Economy

Egypt’s Growth Rate Likely To Be 3.8% In 2024-25

Overcoming financial hiccups in the last couple of years, Egypt has made substantial progress toward macroeconomic stability and the International Monetary Fund (IMF) has upgraded its forecast growth to 3.8% during the financial year (FY) 2024-25, in light of the stronger-than-expected outturn in the first half of the year.

At the same time, the private investment share in total investment rose from 38.5% in H1 of FY2023-24 to almost 60% over the same period in FY2024-25. Inflation rose slightly to 13.9% in April but remains on a downward trend.

The current account remains wide, as rising imports, reduced hydrocarbon output, and Suez Canal disruptions offset strong tourism, remittances, and non-oil exports. Greater fiscal prudence—including through better oversight and control over large public sector infrastructure projects—is helping to contain demand pressures, with total public investment spending remaining below the established ceiling for July – December 2024. 

An IMF staff team led by Vladkova Hollar visited Cairo from May 6 to May 18, and held discussions with the Egyptian authorities on economic and financial policies that could underpin the completion of the Fifth Review under the Extended Fund Facility (EFF) arrangement. 

The IMF approved an $8 billion agreement in 2024 after first agreeing to a $3 billion programme in 2022.

It may be recalled that the Egyptian Central Bank has cut its key interest rates by 100 basis points last week due to accelerated economic growth and a downwards trend in inflation. It was the bank’s second rate cut this year.

Reforms Yielding Results

Hollar welcomed the efforts of the Egyptian authorities to modernise and streamline tax and customs procedures to increase efficiency and build confidence as these reforms have started yielding positive results.

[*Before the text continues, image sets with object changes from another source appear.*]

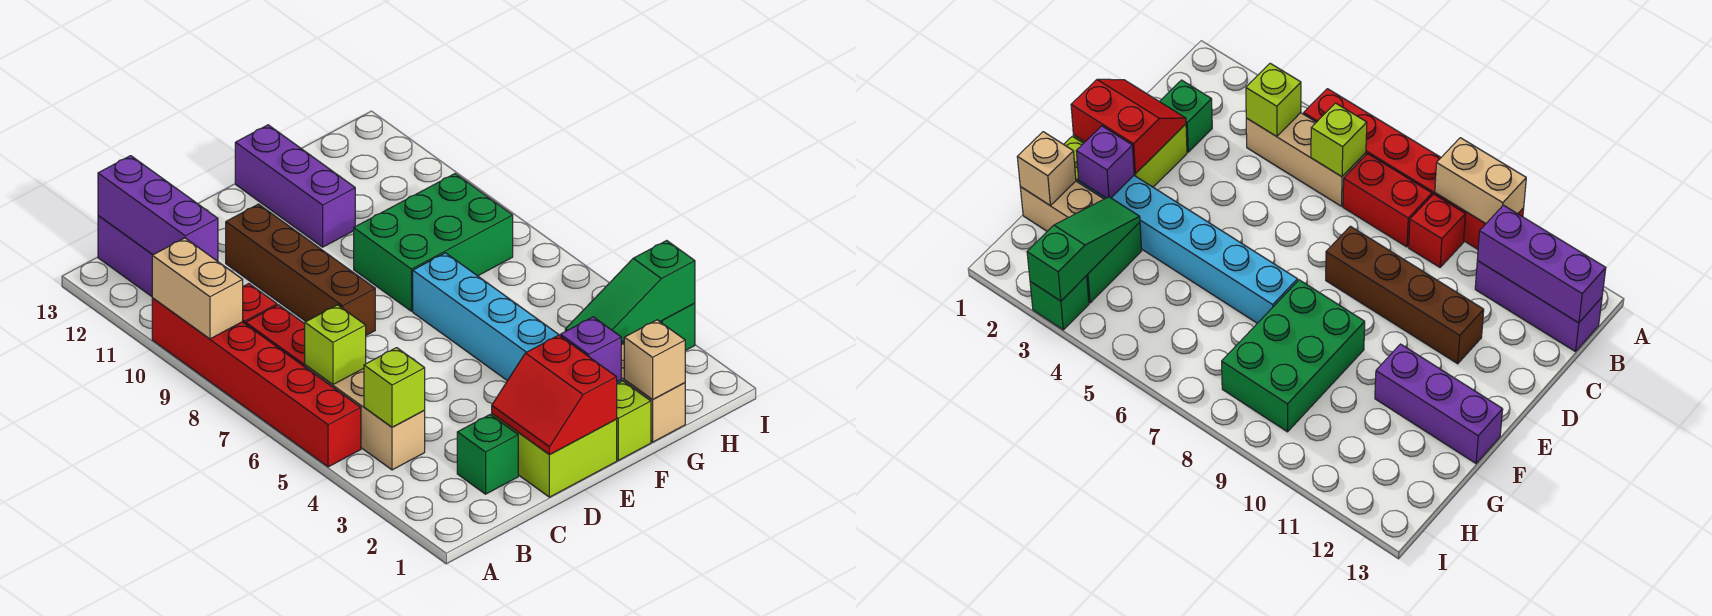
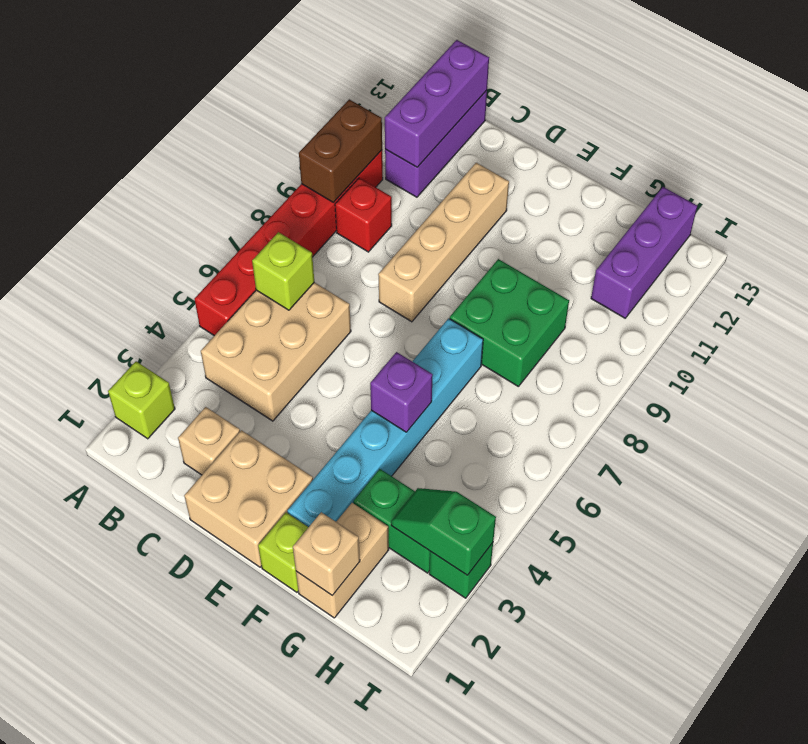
tan 1x2 brick [152,238,243,339] -> brown 1x2 brick [299,99,382,203]
tan 1x3 brick [305,365,425,470] -> tan 2x3 brick [201,282,351,421]
lime 1x1 brick [364,348,425,427] -> lime 1x1 brick moved to [108,361,175,439]
red 1x2 brick [246,305,305,367] -> none
green 1x1 brick [457,415,518,494] -> tan 1x1 brick [178,407,240,475]
lime 2x2 brick [492,414,617,497] -> tan 2x2 brick [184,430,313,567]
red 2x2 slope [492,335,617,455] -> none
brown 1x4 brick [226,204,375,335] -> tan 1x4 brick [378,163,509,322]
purple 1x1 brick [560,317,621,381] -> purple 1x1 brick moved to [370,352,433,432]
green 2x3 brick [354,174,513,311] -> green 2x2 brick [450,259,569,386]
purple 1x3 brick [235,125,355,247] -> purple 1x3 brick moved to [591,187,697,318]
green 1x3 slope [565,241,695,342] -> green 1x2 slope [391,488,496,575]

“Alongside these efforts, domestic revenue mobilisation will need to continue, mainly by widening the tax base and streamlining tax exemptions, to support the government’s capacity to spend sufficiently on priority development and social needs. We also welcome the authorities’ efforts to develop a medium-term debt management strategy that aims to improve transparency and gradually reduce the large debt service cost in the budget,” she said.

She said that with the macroeconomic stabilisation now underway, it was critical for Egypt to carry out deeper reforms to unlock the country’s growth potential, create high-quality jobs for a growing population, and sustainably reduce its vulnerabilities and increase the economy’s resilience to shocks. 

In order to deliver on these objectives, decisively reducing the role of the public sector in the economy and levelling the playing field for all economic agents should be key policy priorities.

The implementation of the State Ownership Policy and the asset divestment program in sectors where the state has committed to reduce its footprint will play a critical role in strengthening the ability of the private sector to better contribute to economic growth in Egypt. Complementing this, efforts need to continue to improve the business environment, she added.